Anodes consisting of VA-CNTs directly grown on embroidered Cu wire current collectors, with PECVD, were investigated. No post-treatment was applied. The as-grown VA-CNTs exhibited larger specific capacities compared to literature values for commercial graphite and similar VA-CNTs.

The superior electrochemical performance may be attributed to an enhancement of the Li+ diffusion inside the VA-CNTs because of two reasons: (1) shorter VA-CNTs were present in the areas not facing the plasma, and this facilitated Li-ion diffusion; and/or (2) there was a radial growth of the VA-CNTs around the Cu wires, and that allowed larger spaces between VA-CNTs at the outer end as compared to the base end. Further investigations are required to verify these reasons.

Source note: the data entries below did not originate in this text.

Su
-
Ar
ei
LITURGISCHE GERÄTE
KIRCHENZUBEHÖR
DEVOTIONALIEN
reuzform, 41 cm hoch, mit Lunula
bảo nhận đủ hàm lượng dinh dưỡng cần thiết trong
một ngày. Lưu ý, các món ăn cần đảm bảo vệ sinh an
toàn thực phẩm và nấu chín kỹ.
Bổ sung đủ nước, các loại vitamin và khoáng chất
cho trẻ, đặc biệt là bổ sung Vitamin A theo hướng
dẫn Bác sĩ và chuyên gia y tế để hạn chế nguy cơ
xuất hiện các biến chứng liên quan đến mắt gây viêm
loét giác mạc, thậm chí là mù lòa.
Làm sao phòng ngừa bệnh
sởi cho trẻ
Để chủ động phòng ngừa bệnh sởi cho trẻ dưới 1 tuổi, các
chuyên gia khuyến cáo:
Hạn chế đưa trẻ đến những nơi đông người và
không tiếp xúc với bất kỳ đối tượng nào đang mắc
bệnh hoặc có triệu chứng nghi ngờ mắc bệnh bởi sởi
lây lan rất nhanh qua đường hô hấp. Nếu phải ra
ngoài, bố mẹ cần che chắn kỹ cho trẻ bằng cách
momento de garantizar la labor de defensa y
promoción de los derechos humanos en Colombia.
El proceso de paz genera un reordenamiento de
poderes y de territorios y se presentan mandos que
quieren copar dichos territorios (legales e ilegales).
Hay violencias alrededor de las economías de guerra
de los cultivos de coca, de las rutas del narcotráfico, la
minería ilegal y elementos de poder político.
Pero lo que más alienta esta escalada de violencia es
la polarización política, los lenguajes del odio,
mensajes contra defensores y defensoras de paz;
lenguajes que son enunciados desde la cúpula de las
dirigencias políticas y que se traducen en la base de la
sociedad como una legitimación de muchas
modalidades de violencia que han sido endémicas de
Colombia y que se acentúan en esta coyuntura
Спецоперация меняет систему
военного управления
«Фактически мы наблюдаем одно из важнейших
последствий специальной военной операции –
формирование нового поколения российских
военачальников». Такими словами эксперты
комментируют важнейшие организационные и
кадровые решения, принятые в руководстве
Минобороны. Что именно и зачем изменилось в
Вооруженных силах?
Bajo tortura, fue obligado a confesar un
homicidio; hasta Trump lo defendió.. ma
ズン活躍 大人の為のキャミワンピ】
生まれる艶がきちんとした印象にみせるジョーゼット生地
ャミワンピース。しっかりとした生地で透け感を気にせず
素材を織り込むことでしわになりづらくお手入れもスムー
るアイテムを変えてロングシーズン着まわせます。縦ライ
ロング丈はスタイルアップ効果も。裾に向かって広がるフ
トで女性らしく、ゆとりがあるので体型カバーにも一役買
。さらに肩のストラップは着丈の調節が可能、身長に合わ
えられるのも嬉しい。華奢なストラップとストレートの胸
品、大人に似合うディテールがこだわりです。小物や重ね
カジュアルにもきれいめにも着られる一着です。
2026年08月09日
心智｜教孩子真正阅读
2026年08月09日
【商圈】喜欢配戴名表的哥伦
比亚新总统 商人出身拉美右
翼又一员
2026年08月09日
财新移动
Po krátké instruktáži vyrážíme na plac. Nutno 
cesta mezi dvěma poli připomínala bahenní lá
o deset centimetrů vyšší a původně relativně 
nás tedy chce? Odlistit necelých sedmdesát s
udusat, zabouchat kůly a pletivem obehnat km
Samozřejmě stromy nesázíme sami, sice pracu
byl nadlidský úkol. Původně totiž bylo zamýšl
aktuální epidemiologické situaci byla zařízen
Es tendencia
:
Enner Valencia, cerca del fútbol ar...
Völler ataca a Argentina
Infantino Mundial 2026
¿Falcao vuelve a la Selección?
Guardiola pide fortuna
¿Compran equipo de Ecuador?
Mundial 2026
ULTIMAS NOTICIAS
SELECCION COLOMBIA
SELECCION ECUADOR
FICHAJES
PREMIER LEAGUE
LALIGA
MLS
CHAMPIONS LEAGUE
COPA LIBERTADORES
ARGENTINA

The employment of embroidered Cu current collectors in comparison to Cu foils offers the following advantages: higher surface area than Cu foils for the same mass; greater electronic conductivity, because the embroidered structure is composed of wires, for the same specific surface area, as wires are thicker than foils; and greater mechanical stability due to the 3D structure.

The approach offers new avenues for the further development of 3D porous electrode concepts. Additional embroidered designs can be explored in terms of geometric shapes and wire arrangement to further improve the performance of the studied VA-CNT anodes.